2. Under the ACA, everyone must purchase insurance or pay a penalty. At first glance, this seems oppressive. However, it is only fair–if pre-existing conditions are immediately covered, then the cost of covering them must be spread as widely as possible.
3. Under the ACA, employers are required to provide insurance for employees who work more than a certain number of hours per week, which is leading many employers to increase the number of part-time positions and decrease the number of full-time positions. This does not bode well for an economy in which many are still unemployed or underemployed. In my proposed non-governmental single payer system, insurance centers on the individual rather than on the employer, but employers would contribute something for each employee rather than for separate health insurance and workers compensation insurance.
4. Under the ACA, premiums for the oldest pre-Medicare age individuals cannot exceed three times the premium for the youngest adult. This may raise premiums for the youngest and lower them for the oldest. In my proposed system, individual contributions would be based on income, not age.
5. Under the ACA, young people may remain on their parents’ insurance until age 26. This assumes they will have achieved steady employment and employer-based insurance by age 26, which is often not the case. In my proposed system, there would not be arbitrary age cutoffs.
6. Under the ACA, there are premium subsidies for individuals and families with income below certain thresholds. In my proposed system, individual and family contributions would be based on income, which would be administratively simpler.
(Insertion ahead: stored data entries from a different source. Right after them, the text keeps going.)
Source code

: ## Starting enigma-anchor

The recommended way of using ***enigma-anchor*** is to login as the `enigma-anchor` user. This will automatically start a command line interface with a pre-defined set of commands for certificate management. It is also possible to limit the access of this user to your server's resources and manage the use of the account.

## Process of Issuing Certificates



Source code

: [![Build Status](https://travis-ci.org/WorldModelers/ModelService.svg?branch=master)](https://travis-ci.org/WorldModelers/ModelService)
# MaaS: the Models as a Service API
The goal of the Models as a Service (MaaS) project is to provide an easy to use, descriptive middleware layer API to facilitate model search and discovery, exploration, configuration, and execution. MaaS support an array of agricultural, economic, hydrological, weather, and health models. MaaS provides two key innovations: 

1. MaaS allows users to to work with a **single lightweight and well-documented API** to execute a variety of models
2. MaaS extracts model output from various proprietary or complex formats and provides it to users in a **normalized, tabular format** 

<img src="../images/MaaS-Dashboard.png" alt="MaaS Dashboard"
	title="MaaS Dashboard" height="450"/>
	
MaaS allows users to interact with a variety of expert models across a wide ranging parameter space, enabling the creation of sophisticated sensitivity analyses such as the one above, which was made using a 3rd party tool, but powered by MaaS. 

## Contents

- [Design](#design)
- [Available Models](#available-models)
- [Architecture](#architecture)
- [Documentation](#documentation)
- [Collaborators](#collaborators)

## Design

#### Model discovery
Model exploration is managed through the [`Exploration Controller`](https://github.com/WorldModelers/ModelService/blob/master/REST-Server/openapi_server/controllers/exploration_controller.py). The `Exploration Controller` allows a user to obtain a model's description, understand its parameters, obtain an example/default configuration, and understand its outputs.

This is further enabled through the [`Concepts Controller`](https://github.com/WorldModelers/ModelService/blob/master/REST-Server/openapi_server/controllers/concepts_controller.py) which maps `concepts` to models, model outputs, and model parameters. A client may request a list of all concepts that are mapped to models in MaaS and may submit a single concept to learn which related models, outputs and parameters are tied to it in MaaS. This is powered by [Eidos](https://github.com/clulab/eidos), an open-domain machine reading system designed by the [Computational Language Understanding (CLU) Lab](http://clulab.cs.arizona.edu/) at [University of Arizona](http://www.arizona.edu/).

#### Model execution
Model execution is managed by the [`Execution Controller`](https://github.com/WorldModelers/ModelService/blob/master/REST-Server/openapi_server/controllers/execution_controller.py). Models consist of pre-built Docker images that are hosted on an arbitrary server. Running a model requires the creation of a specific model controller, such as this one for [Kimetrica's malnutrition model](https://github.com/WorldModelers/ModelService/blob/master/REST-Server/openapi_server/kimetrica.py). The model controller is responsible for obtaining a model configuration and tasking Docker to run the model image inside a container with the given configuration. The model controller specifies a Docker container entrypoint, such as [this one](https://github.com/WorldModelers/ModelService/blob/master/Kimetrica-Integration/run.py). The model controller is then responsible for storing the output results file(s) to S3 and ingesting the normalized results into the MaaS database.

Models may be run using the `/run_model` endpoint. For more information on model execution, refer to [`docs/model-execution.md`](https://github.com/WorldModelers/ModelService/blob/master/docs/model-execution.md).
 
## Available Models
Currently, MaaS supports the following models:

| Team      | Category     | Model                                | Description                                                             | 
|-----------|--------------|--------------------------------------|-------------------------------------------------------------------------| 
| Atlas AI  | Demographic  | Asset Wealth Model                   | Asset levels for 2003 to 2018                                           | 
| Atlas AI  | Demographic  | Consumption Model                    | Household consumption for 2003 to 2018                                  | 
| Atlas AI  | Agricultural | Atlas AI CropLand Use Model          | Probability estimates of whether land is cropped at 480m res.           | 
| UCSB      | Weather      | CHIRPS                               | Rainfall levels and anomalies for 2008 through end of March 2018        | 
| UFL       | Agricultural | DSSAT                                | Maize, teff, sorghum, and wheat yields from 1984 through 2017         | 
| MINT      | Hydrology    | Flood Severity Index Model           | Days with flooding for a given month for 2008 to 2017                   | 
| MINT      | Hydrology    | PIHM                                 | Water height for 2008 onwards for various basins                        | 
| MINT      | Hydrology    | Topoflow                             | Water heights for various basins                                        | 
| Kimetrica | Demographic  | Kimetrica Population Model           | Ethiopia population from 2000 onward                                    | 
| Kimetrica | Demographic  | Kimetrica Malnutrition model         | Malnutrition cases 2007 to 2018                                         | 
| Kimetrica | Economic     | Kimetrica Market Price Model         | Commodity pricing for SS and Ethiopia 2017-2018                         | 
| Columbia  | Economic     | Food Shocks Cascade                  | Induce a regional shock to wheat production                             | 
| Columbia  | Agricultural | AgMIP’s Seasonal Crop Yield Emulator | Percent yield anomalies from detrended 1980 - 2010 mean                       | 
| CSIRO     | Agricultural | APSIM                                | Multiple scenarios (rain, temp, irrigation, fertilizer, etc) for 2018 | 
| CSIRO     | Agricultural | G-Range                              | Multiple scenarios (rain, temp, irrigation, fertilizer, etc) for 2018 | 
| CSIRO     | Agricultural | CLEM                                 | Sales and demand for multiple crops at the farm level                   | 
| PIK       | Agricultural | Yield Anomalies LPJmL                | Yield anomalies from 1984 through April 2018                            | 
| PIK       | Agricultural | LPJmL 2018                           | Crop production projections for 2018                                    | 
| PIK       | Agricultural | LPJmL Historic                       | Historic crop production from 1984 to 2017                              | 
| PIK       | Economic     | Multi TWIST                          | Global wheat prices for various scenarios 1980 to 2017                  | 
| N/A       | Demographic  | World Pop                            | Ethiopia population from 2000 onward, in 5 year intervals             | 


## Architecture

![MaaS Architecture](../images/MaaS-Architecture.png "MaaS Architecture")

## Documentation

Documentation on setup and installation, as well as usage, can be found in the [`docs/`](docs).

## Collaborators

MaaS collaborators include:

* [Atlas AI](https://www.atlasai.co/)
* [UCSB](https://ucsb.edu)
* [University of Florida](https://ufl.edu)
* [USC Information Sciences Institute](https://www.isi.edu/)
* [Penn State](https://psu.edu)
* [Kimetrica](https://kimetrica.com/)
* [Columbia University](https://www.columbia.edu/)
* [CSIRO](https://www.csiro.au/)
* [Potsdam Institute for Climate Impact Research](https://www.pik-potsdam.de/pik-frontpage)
7. My main criticism of the ACA is that, rather than achieving administrative simplification, it is administratively far more complex than my proposed system and even more complex than what we have now, with state health insurance exchanges as an added layer of bureaucracy. As a result, I anticipate even less of the health care dollar going toward health care and more toward administration.
In short, I believe that by enabling more people to have health insurance, the ACA is merely putting more people into an inherently broken system, whose failings I have described in my earlier posts. If the cost of health care in the USA is to be lowered, we need a radical overhaul as I have proposed, rather than more of the same.